Preheat oven to 375°. Make sure you have space in your freezer for a baking sheet. Line two with parchment papers (if you only have one line it and place a parchment paper over anything you can use as a tray, plate or shallow pan to fit in the freezer, like a large lasagna pan). You may use a silicon mat as well.

In a pasta plate or shallow bowl serve the sugar you will be using for coating.

In a bowl whisk together the 1 ½ cups of flour, the ¾ teaspoon of baking soda and the ¼ teaspoon of salt.

Place the ½ cup of granulated sugar, the ½ cup of dark brown sugar, the ½ cup of creamy peanut butter, the ½ cup of softened butter, the egg and the ½ teaspoon of vanilla extract in a mixing bowl. With a stand mixer or an electric hand mixer beat the ingredients in medium speed (#4 in the Kitchen Aid) until a blended paste forms, about 3 minutes. Dump the flour mixture and mix a dough forms, about less than a minute.

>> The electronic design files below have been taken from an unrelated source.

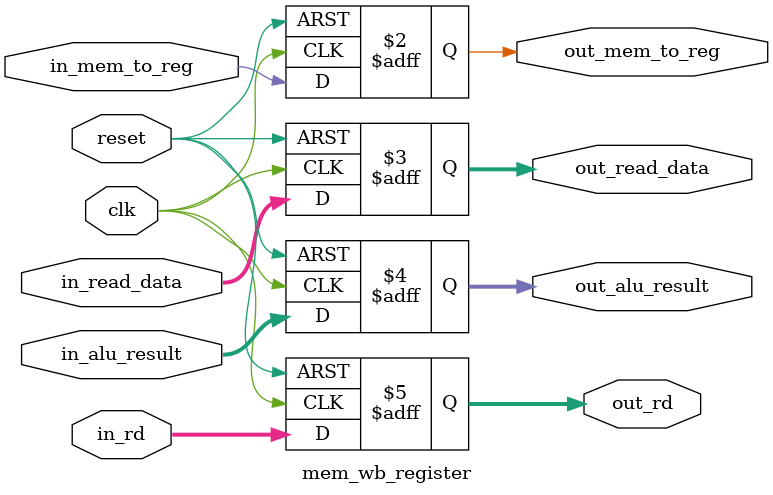
<source format=v>
`timescale 1ns / 1ps


module mem_wb_register(
    input clk,
    input reset,

    // --- Inputs from Memory Stage ---
    input in_mem_to_reg,      // Control signal for final MUX
    input [31:0] in_read_data,   // Data from Data Memory
    input [31:0] in_alu_result,  // Result from ALU (passed through MEM)
    input [4:0]  in_rd,          // Destination register index

    // --- Outputs to Write Back Logic ---
    output reg out_mem_to_reg,
    output reg [31:0] out_read_data,
    output reg [31:0] out_alu_result,
    output reg [4:0]  out_rd
);

    always @(posedge clk or posedge reset)
    begin
        if (reset) begin
            // On reset, clear control signals and data
            out_mem_to_reg <= 1'b0;
            out_read_data  <= 32'b0;
            out_alu_result <= 32'b0;
            out_rd         <= 5'b0;
        end
        else begin
            // On a clock edge, capture all the inputs
            out_mem_to_reg <= in_mem_to_reg;
            out_read_data  <= in_read_data;
            out_alu_result <= in_alu_result;
            out_rd         <= in_rd;
        end
    end

endmodule
</source>
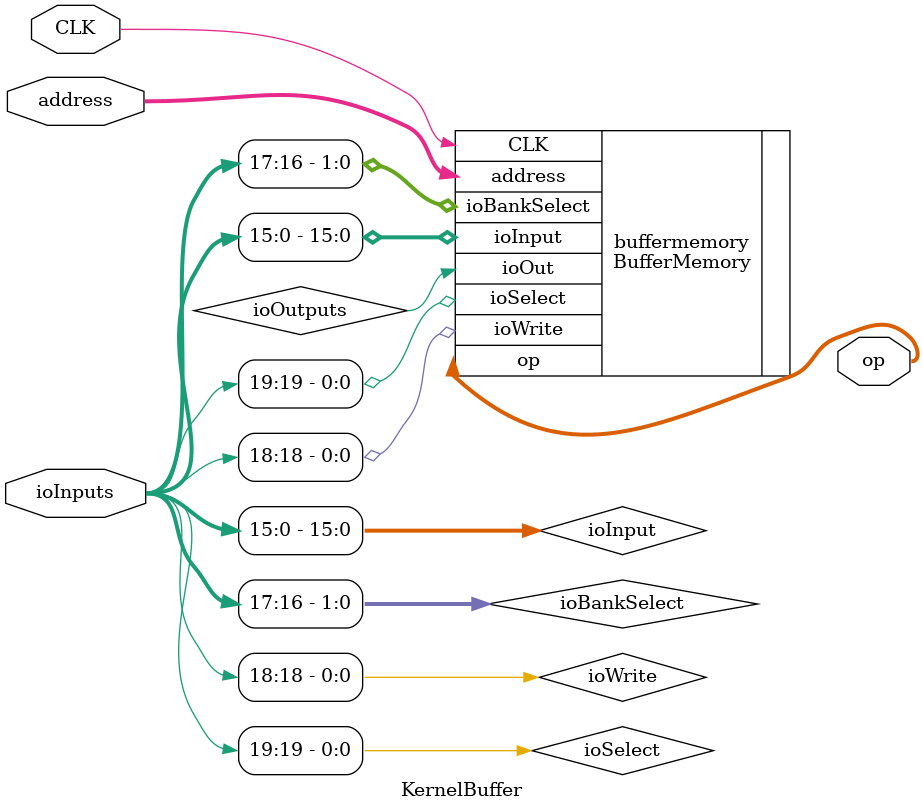
<source format=v>
`timescale 1ns / 1ps
/*
 * Module for Kernel Buffer
 * a wrapper on BufferMemory
 * 
 */
/*
 * Parameters
 *  depth = log(size of convolutional unit)
 *  A = address length for the SRAM
 *  W = Data width
 *
 * 
 */
module KernelBuffer #(parameter
        depth = 2,
        A = 7, // Address width
        D = (1<<depth), // size of Convolutional Unit
        W = 16
    )(
        output wire [W*D-1:0] op,
        input wire [A-1:0] address,

        input wire [W-1+depth+2 :0] ioInputs,
        // output wire [W-1:0] ioOutputs, // not needed?
        input wire CLK
    );
    wire ioSelect;
    wire ioWrite;
    wire [depth-1:0] ioBankSelect;
    wire [W-1:0] ioInput;

    assign ioInput = ioInputs[W-1:0];//W
    assign ioBankSelect = ioInputs[W+depth-1 -:depth];
    assign ioWrite = ioInputs[W+depth];
    assign ioSelect = ioInputs[W+depth+1];

    BufferMemory #(.depth(depth),.A(A),.W(W))  buffermemory(
        .op(op),
        .address(address),
        .ioSelect(ioSelect),
        .ioWrite(ioWrite),
        .ioBankSelect(ioBankSelect),
        .ioInput(ioInput),
        .ioOut(ioOutputs),
        .CLK(CLK)
    );
    
endmodule

</source>
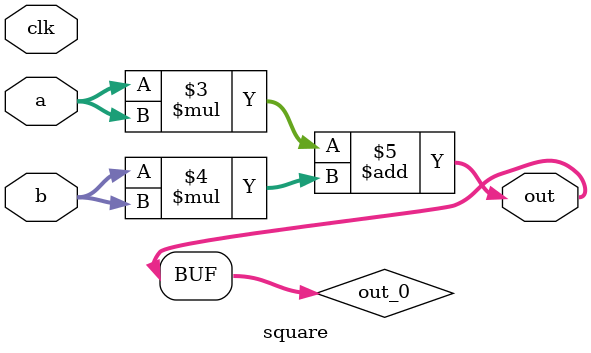
<source format=v>

module square(
    input wire clk,
    input wire [31:0] a,
    input wire [31:0] b,
    output wire [31:0] out
);
    
    reg [31:0] out_0;
    always @(posedge clk) begin
        
    end
    assign out = out_0;
    
    
    always @(*) begin
        out_0 <= (a * a) + (b * b);
    end
    
endmodule
        
</source>
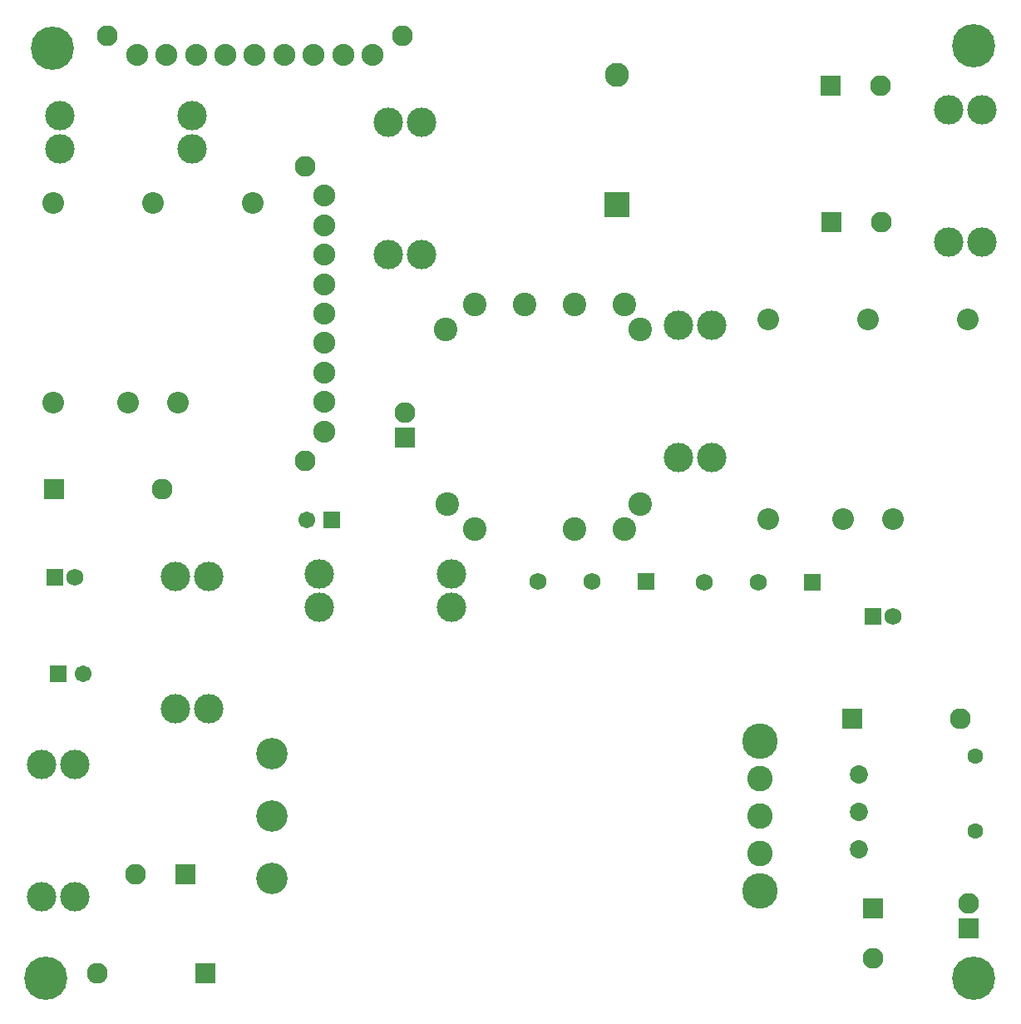
<source format=gbs>
G04*
G04 #@! TF.GenerationSoftware,Altium Limited,Altium Designer,18.1.6 (161)*
G04*
G04 Layer_Color=16711935*
%FSLAX25Y25*%
%MOIN*%
G70*
G01*
G75*
%ADD14C,0.11800*%
%ADD15C,0.09461*%
%ADD16R,0.06800X0.06800*%
%ADD17C,0.06800*%
%ADD18C,0.14186*%
%ADD19C,0.10249*%
%ADD20C,0.12611*%
%ADD21C,0.17300*%
%ADD22C,0.08300*%
%ADD23C,0.08800*%
%ADD24R,0.08300X0.08300*%
%ADD25R,0.08375X0.08375*%
%ADD26C,0.08375*%
%ADD27R,0.09961X0.09961*%
%ADD28C,0.09712*%
%ADD29C,0.08674*%
%ADD30C,0.06312*%
%ADD31C,0.07300*%
%ADD32C,0.06706*%
%ADD33R,0.06706X0.06706*%
%ADD34R,0.06800X0.06800*%
%ADD35R,0.08300X0.08300*%
D14*
X18130Y345114D02*
D03*
Y358500D02*
D03*
X71161D02*
D03*
Y345114D02*
D03*
X149614Y355909D02*
D03*
X163000D02*
D03*
Y302878D02*
D03*
X149614D02*
D03*
X10614Y98500D02*
D03*
X24000D02*
D03*
Y45469D02*
D03*
X10614D02*
D03*
X279386Y274532D02*
D03*
X266000D02*
D03*
Y221500D02*
D03*
X279386D02*
D03*
X77886Y174031D02*
D03*
X64500D02*
D03*
Y121000D02*
D03*
X77886D02*
D03*
X387886Y361032D02*
D03*
X374500D02*
D03*
Y308000D02*
D03*
X387886D02*
D03*
X175000Y161500D02*
D03*
Y174886D02*
D03*
X121968D02*
D03*
Y161500D02*
D03*
D15*
X224500Y193000D02*
D03*
X244500D02*
D03*
X184500D02*
D03*
Y283000D02*
D03*
X204500D02*
D03*
X224500D02*
D03*
X244500D02*
D03*
X173319Y203000D02*
D03*
X250878Y272764D02*
D03*
Y203000D02*
D03*
X172925Y272764D02*
D03*
D16*
X16063Y173500D02*
D03*
X344063Y158000D02*
D03*
D17*
X23937Y173500D02*
D03*
X351937Y158000D02*
D03*
X209693Y172000D02*
D03*
X231347D02*
D03*
X298000Y171500D02*
D03*
X276346D02*
D03*
D18*
X298669Y48000D02*
D03*
X298669Y108000D02*
D03*
D19*
X298669Y63000D02*
D03*
Y78039D02*
D03*
Y93000D02*
D03*
D20*
X103000Y53000D02*
D03*
Y78000D02*
D03*
Y103000D02*
D03*
D21*
X384500Y386500D02*
D03*
Y13000D02*
D03*
X15000Y385500D02*
D03*
X12500Y13000D02*
D03*
D22*
X37189Y390717D02*
D03*
X155299D02*
D03*
X382500Y43000D02*
D03*
X344000Y21000D02*
D03*
X347500Y316055D02*
D03*
X347000Y370500D02*
D03*
X48500Y54500D02*
D03*
X156500Y239500D02*
D03*
X116284Y338311D02*
D03*
Y220201D02*
D03*
D23*
X143488Y383000D02*
D03*
X131677D02*
D03*
X119866D02*
D03*
X108055D02*
D03*
X96244D02*
D03*
X84433D02*
D03*
X72622D02*
D03*
X60811D02*
D03*
X49000D02*
D03*
X124000Y232012D02*
D03*
Y243823D02*
D03*
Y255634D02*
D03*
Y267445D02*
D03*
Y279256D02*
D03*
Y291067D02*
D03*
Y302878D02*
D03*
Y314689D02*
D03*
Y326500D02*
D03*
D24*
X382500Y33000D02*
D03*
X344000Y41000D02*
D03*
X156500Y229500D02*
D03*
D25*
X76500Y15000D02*
D03*
X15846Y209000D02*
D03*
X335846Y117000D02*
D03*
D26*
X33193Y15000D02*
D03*
X59153Y209000D02*
D03*
X379153Y117000D02*
D03*
D27*
X241500Y323000D02*
D03*
D28*
Y374969D02*
D03*
D29*
X382000Y277000D02*
D03*
X342000D02*
D03*
X302000D02*
D03*
Y197000D02*
D03*
X332000D02*
D03*
X352000D02*
D03*
X65500Y243500D02*
D03*
X45500D02*
D03*
X15500D02*
D03*
Y323500D02*
D03*
X55500D02*
D03*
X95500D02*
D03*
D30*
X385000Y72000D02*
D03*
Y102000D02*
D03*
D31*
X338500Y79500D02*
D03*
Y64500D02*
D03*
Y94500D02*
D03*
D32*
X27500Y135000D02*
D03*
X117000Y196500D02*
D03*
D33*
X17500Y135000D02*
D03*
X127000Y196500D02*
D03*
D34*
X253000Y172000D02*
D03*
X319654Y171500D02*
D03*
D35*
X327500Y316055D02*
D03*
X327000Y370500D02*
D03*
X68500Y54500D02*
D03*
M02*

</source>
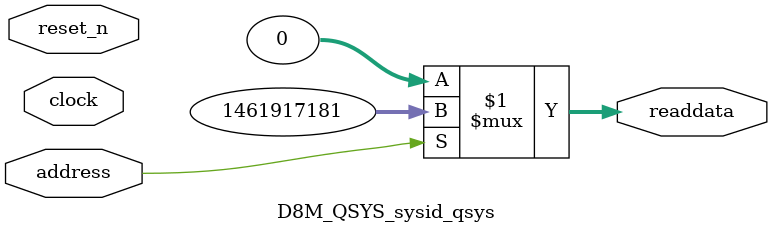
<source format=v>

`timescale 1ns / 1ps
// synthesis translate_on

// turn off superfluous verilog processor warnings 
// altera message_level Level1 
// altera message_off 10034 10035 10036 10037 10230 10240 10030 

module D8M_QSYS_sysid_qsys (
               // inputs:
                address,
                clock,
                reset_n,

               // outputs:
                readdata
             )
;

  output  [ 31: 0] readdata;
  input            address;
  input            clock;
  input            reset_n;

  wire    [ 31: 0] readdata;
  //control_slave, which is an e_avalon_slave
  assign readdata = address ? 1461917181 : 0;

endmodule




</source>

Measure a scant tablespoon of dough. Roll it into a 1” ball (see notes above). Pass it through the coating sugar, making sure all sides are covered. Place it where you are going to freeze the cookies. Repeat with the rest of the dough. If your dough still feels warm, freeze for 10 minutes. If it feels quite soft, freeze for 15. It doesn’t matter if the dough freezes for a longer time.

When ready to bake, arrange cookie dough balls in your baking sheet with 1 ¾” to 2” apart from each other and from the tray edges. I used an 12” x 17” sheet and could arrange 4 rows of 4 cookie dough balls. Bake for 10 minutes, until light golden. While cookies bake, unwrap your chocolate kisses.

Take cookies out and immediately (but carefully) press a chocolate kiss in the middle. Using a thin spatula transfer cookies to a cooling rack and place it in a cool place (preferably in front of a cool air draft) so the cookies cool down faster and don’t melt the chocolate.

Repeat with the rest of the cookie dough balls if doing them all. If you are going to store them, let them freeze for a few hours before transferring them to a freezer bag. They should be good for a couple of months. Bake whenever you want to!